Une fois les textes écrits, d’avril à août, elle les soumet à la relecture scrupuleuse du père Vincent Richard, président de l’association Carême chrétien, qui a étudié la théologie. Quelquefois, le prêtre tique : « L’Évangile ne dit pas ça ! », lui lance-t-il. « Ah bon ? », répond-elle d’un air coupable. Le carnet passe ensuite par un comité de lecture, puis à l’archevêché, où le père Éric Millot, vicaire général, vérifie la conformité théologique des écrits, et donne l’imprimatur, c’est-à-dire l’autorisation ecclésiastique d’imprimer.

Atelier dans un sous-sol

Dès la mi-janvier, une trentaine de bénévoles sont sur le pied de guerre. Dans le sous-sol de la chapelle Saint-François-d’Assise, à Dijon, Jean-Louis, retraité, coordonne les envois et prépare les colis avec cinq autres dames, avant qu’ils ne soient acheminés dans les paroisses.

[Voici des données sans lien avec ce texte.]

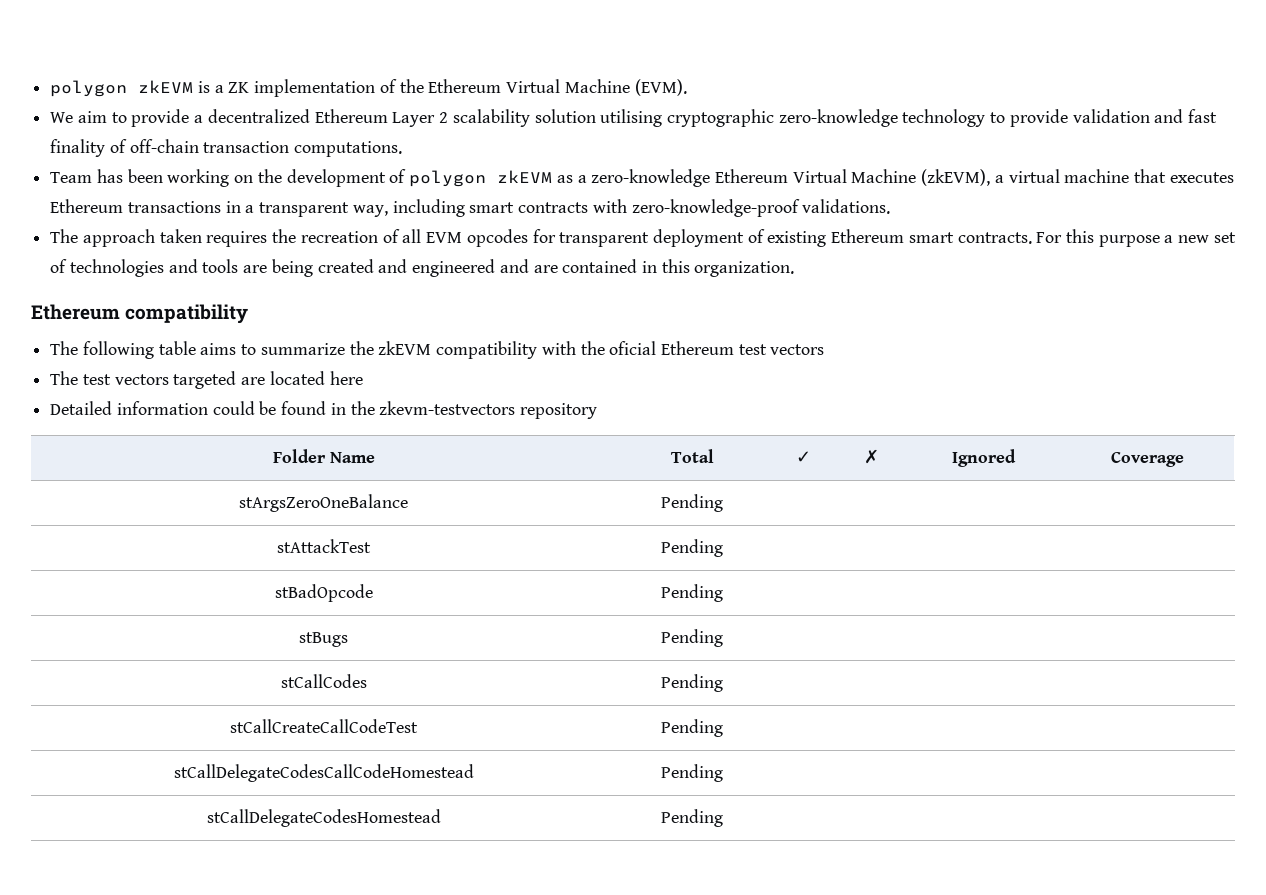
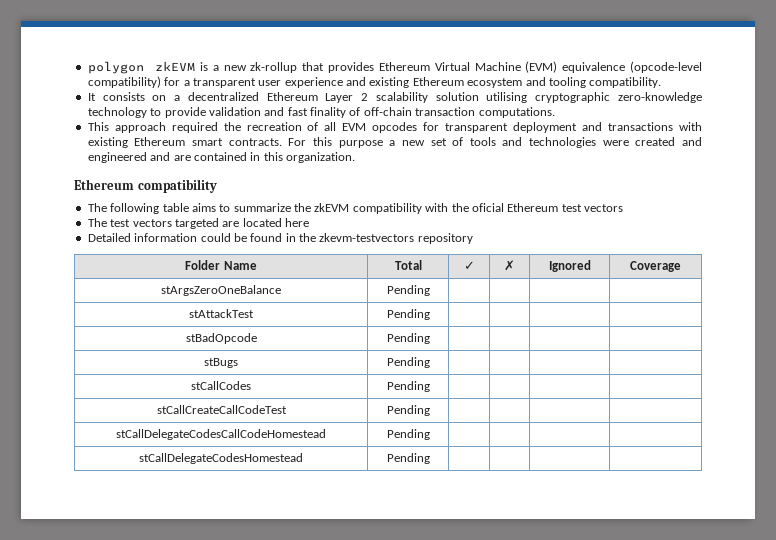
[228,79,687,97] [50,109,190,127] ZK implementation of the Ethereum Virtual Machine (EVM). // We aim to provide -> [223,61,702,73] [87,76,662,88] [87,92,167,101] new zk-rollup that provides Ethereum Virtual Machine (EVM) equivalence (opcode-level compatibility) for a transparent user experience and existing Ethereum ecosystem and tooling compatibility. // It consists on
[50,169,1234,187] [50,199,891,217] [50,229,268,247] Team has been working on the development of polygon zkEVM as a zero-knowledge Ethereum Virtual Machine (zkEVM), a virtual machine that executes Ethereum transactions in a transparent way, including smart contracts with zero-knowledge-proof validations. // The approach taken requires -> [87,122,218,133] This approach required
[747,229,765,243] of -> [582,122,702,131] and transactions with
[69,259,313,277] technologies and tools are being -> [469,137,629,148] tools and technologies were

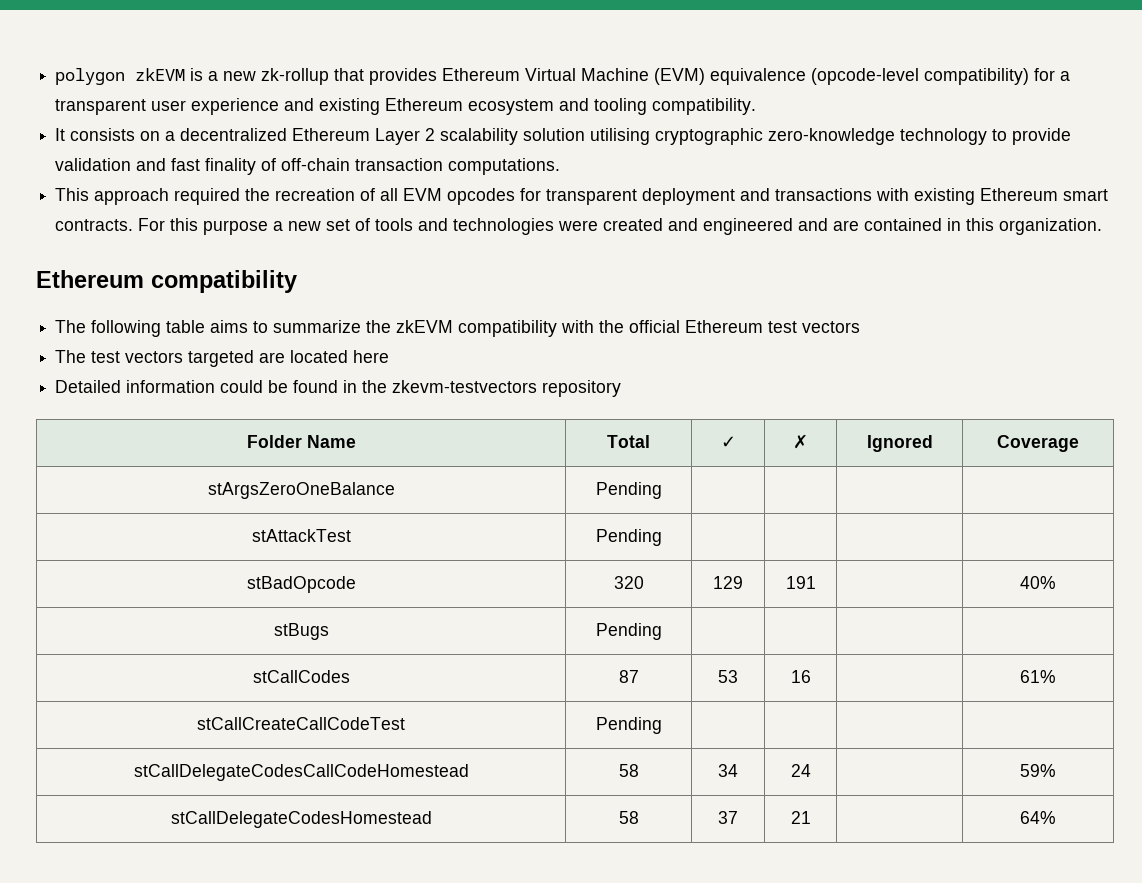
[471,203,504,212] oficial -> [629,320,681,333] official
[386,333,430,344] Pending | | | | -> [613,576,644,589] [713,576,743,589] [785,576,816,589] [1020,576,1056,589] 320 | 129 | 191 | | 40%
[386,381,430,392] Pending | | | | -> [618,670,639,683] [718,670,738,683] [790,670,811,683] [1020,670,1056,683] 87 | 53 | 16 | | 61%
[386,429,430,440] [139,453,303,464] [386,453,430,464] Pending | | | | // stCallDelegateCodesHomestead | Pending | | | | -> [618,764,639,777] [718,764,738,777] [790,764,811,777] [1020,764,1056,777] [170,811,432,828] [618,811,639,824] [718,811,738,824] [790,811,811,824] [1020,811,1056,824] 58 | 34 | 24 | | 59% // stCallDelegateCodesHomestead | 58 | 37 | 21 | | 64%

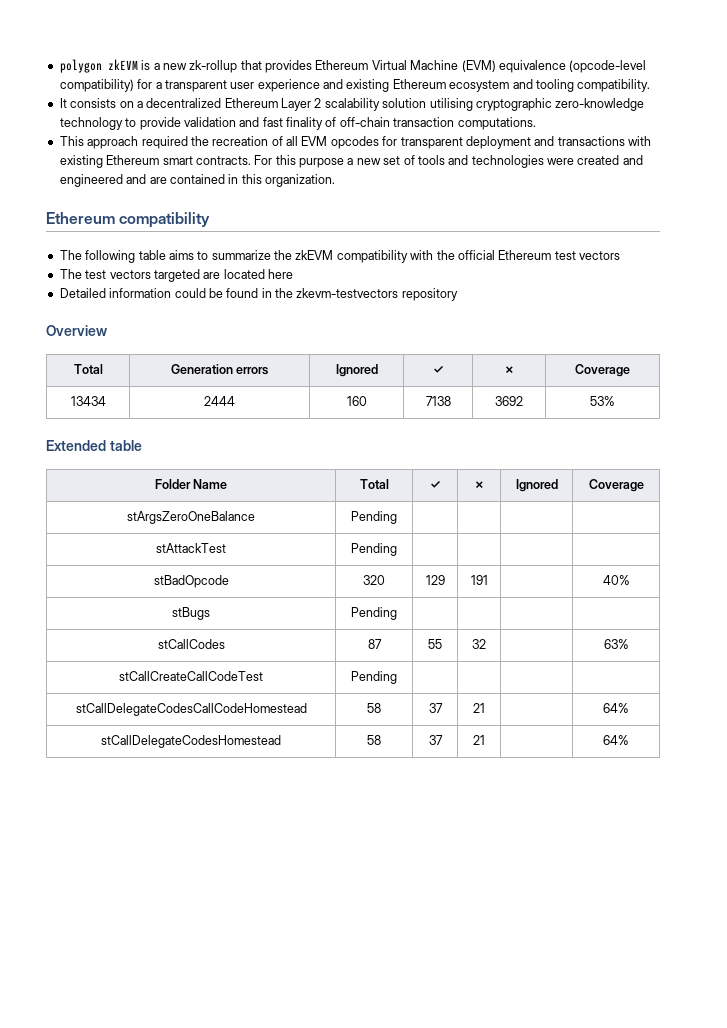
(622, 388) none -> [46,325,108,336] [73,364,103,374] [170,364,269,375] [335,364,378,377] [432,365,444,374] [503,366,515,374] [575,364,630,377] [70,396,106,406] [204,396,235,406] [346,396,367,406] [425,396,451,406] [495,396,523,406] [590,396,615,406] [46,440,142,451] // Overview // Total | Generation errors | Ignored | ✓ | ✗ | Coverage // 13434 | 2444 | 160 | 7138 | 3692 | 53% // Extended table
[718,670,738,683] [790,670,811,683] [1020,670,1056,683] 53 | 16 | | 61% -> [428,639,442,649] [472,639,486,649] [603,639,629,649] 55 | 32 | | 63%
[718,764,738,777] [790,764,811,777] [1020,764,1056,777] 34 | 24 | | 59% -> [428,703,443,713] [473,703,485,713] [603,703,629,713] 37 | 21 | | 64%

Le contenu du carnet est parfois sujet à débat : « On m’a déjà dit que c’était ras les pâquerettes, admet Dominique, rédactrice du carnet jeune et grand-mère de 18 petits-enfants, mais c’est pas grave : il en faut pour tous les goûts. » Et surtout, « c’est un challenge pour chacun de pouvoir penser à Dieu cinq minutes, pendant quarante jours ». Certains lecteurs, enthousiastes, en redemandent un autre pour l’Avent.